Se realizó un estudio inmunohistoquímico de la enzima tirosina hidroxilasa (marcador de neuronas dopaminérgicas) en el hipotálamo de ratas Wistar machos adultas en cortes flotantes de muestras fijadas por perfusión. Debido a que el número de cerebros que se procesaron fue superior al número que pueden ser cortados inmediatamente, el material debió almacenarse congelando los cerebrosenteros a -80ºC. Pero por un desperfecto técnico del equipo de refrigeración, las muestras debieron trasladarse a -20ºC resultando en el deterioro de las mismas.

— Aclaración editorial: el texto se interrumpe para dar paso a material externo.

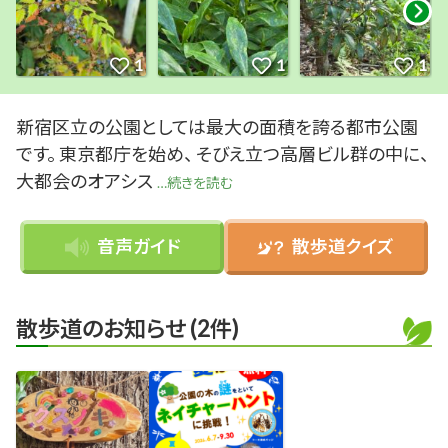
新宿区立の公園としては最大の面積を誇る都市公園
です。 東京都庁を始め、 そびえ立つ高層ビル群の中に、
大都会のオアシス
続きを読む
音声ガイド
散歩道クイズ
散歩道のお知らせ (2件)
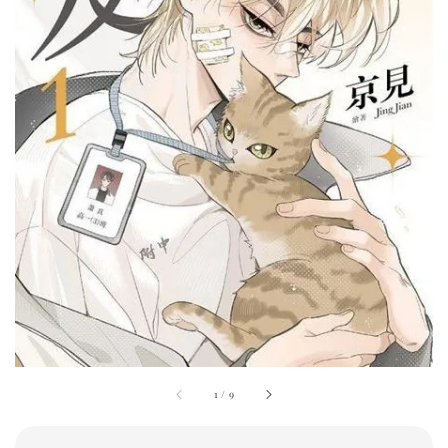
1
/
9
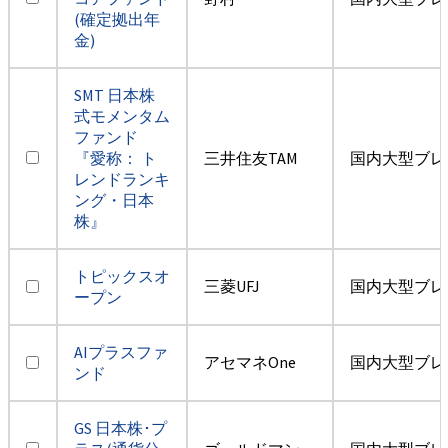
(確定拠出年
金)
SMT 日本株
式モメンタム
ファンド
『愛称： ト
三井住友TAM
国内大型ブレ
レンドランキ
ング・日本
株』
トピックスオ
三菱UFJ
国内大型ブレ
ープン
AIプラスファ
アセマネOne
国内大型ブレ
ンド
GS 日本株･プ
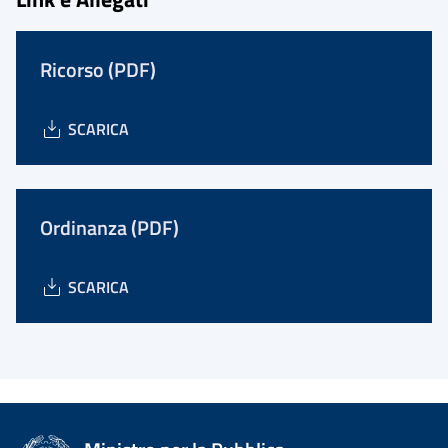
Ricorso (PDF)
SCARICA
Ordinanza (PDF)
SCARICA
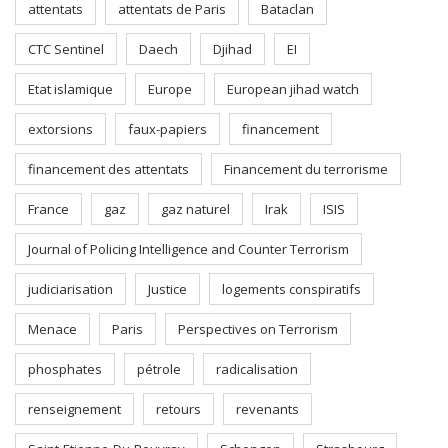
attentats
attentats de Paris
Bataclan
CTC Sentinel
Daech
Djihad
EI
Etat islamique
Europe
European jihad watch
extorsions
faux-papiers
financement
financement des attentats
Financement du terrorisme
France
gaz
gaz naturel
Irak
ISIS
Journal of Policing Intelligence and Counter Terrorism
judiciarisation
Justice
logements conspiratifs
Menace
Paris
Perspectives on Terrorism
phosphates
pétrole
radicalisation
renseignement
retours
revenants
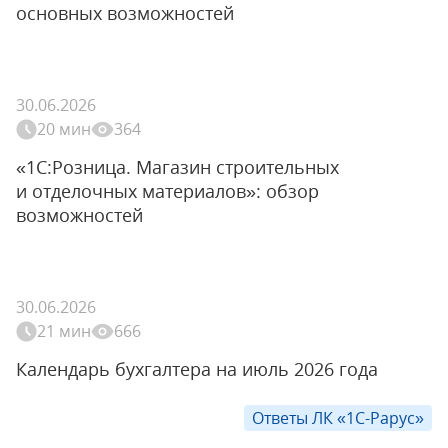
основных возможностей
30.06.2026
20 мин
364
«1С:Розница. Магазин строительных
и отделочных материалов»: обзор
возможностей
30.06.2026
21 мин
666
Календарь бухгалтера на июль 2026 года
Ответы ЛК «1С-Рарус»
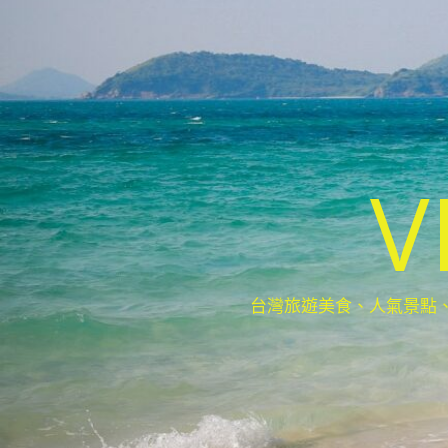
V
台灣旅遊美食、人氣景點、最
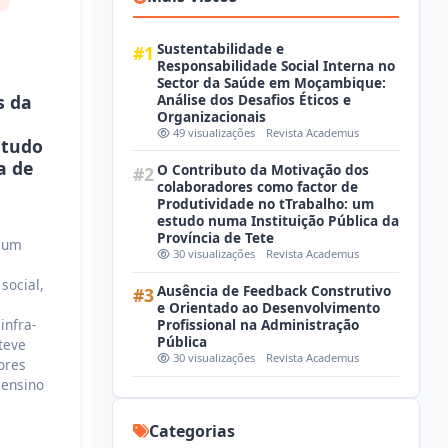
o
Sustentabilidade e
#1
Responsabilidade Social Interna no
Sector da Saúde em Moçambique:
Análise dos Desafios Éticos e
s da
Organizacionais
49 visualizações
Revista Academus
studo
a de
O Contributo da Motivação dos
#2
colaboradores como factor de
Produtividade no tTrabalho: um
estudo numa Instituição Pública da
Província de Tete
i um
30 visualizações
Revista Academus
social,
Ausência de Feedback Construtivo
#3
e Orientado ao Desenvolvimento
infra-
Profissional na Administração
Pública
teve
30 visualizações
Revista Academus
ores
 ensino
Categorias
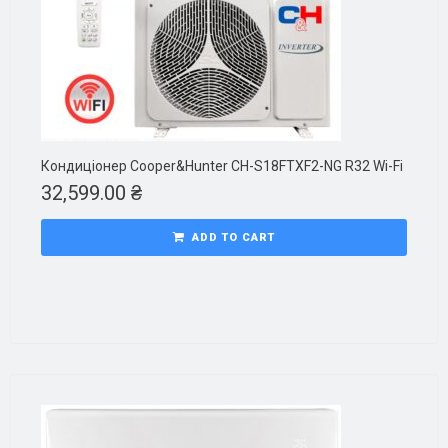
Кондиціонер Cooper&Hunter CH-S18FTXF2-NG R32 Wi-Fi
32,599.00
₴
ADD TO CART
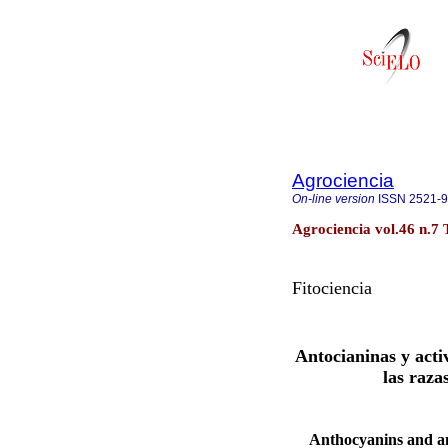
Agrociencia
On-line version
ISSN
2521-
Agrociencia vol.46 n.7
Fitociencia
Antocianinas y acti
las raza
Anthocyanins and ant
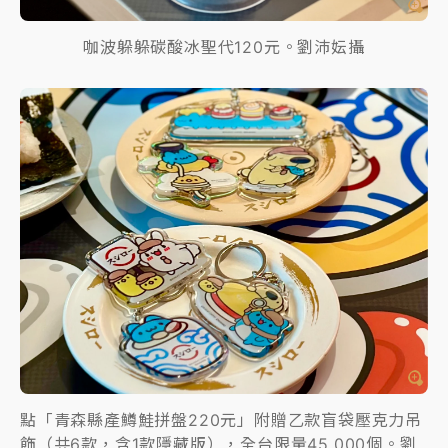
咖波躲躲碳酸冰聖代120元。劉沛妘攝
點「青森縣產鱒鮭拼盤220元」附贈乙款盲袋壓克力吊
飾（共6款，含1款隱藏版），全台限量45,000個。劉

Ante este inconveniente, los sucesivos cerebros fueron almacenados en sacarosa al 30%p/v en buffer fosfato salino (PBS) con 0,01% de azida sódica y mantenidos a 4ºC durante tiempos variables (de semanas a meses) hasta ser congelados con gas clorofluorado y cortados. Estos cerebros no mostraron alteración en la estructura morfológica del tejido. Esta metodología de preservación aquí descrita sería una alternativa de elección válida para aquellos laboratorios que no cuenten con un equipo de refrigeración de -80ºC.

ABSTRACT

In central nervous system histological studies, free-floating sections of perfusion-fixed samples are frequently used. Samples storage may be performed freezing either the entire brain at -80ºC or sections at -20ºC. When studying hypothalamic tyrosine hydroxylase enzyme(dopaminergic neurons marker) by immunohistochemistry in adult male Wistar rats, entire brains were stored at -80ºC. Due to an abrupt freezer technical failure, samples should be thawed to -20ºC with the resulting samples damage. To avoid this situation, subsequent brains were stored in 30% sucrose in saline phosphate buffer (PBS) with 0.01% sodium azide and kept at 4ºC for different periods (weeks to months) until they were frozen with chlorofluorade gas and cut. These brains showed no morphological alterations of tissue structure. This preservation method appeared to be an alternative valid option to laboratories with no -80ºC freezing equipment.